### TASK DIRECTIONS
Whenever "basket" appears in a line, please copy that line from the data.

### PROVIDED RECORDS
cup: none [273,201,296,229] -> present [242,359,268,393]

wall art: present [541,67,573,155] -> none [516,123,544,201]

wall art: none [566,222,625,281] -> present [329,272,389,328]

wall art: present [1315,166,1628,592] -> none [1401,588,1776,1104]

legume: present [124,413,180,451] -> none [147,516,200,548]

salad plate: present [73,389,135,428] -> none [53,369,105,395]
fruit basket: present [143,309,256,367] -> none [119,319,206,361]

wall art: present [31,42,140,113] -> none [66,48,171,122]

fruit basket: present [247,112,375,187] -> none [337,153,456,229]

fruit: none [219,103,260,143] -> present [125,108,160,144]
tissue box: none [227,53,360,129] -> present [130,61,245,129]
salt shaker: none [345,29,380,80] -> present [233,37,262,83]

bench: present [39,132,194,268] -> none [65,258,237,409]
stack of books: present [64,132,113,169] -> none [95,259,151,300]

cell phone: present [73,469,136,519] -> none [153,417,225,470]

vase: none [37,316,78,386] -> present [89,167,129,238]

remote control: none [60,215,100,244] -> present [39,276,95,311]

### SOLUTION TO THE EXERCISE
fruit basket: present [143,309,256,367] -> none [119,319,206,361]
fruit basket: present [247,112,375,187] -> none [337,153,456,229]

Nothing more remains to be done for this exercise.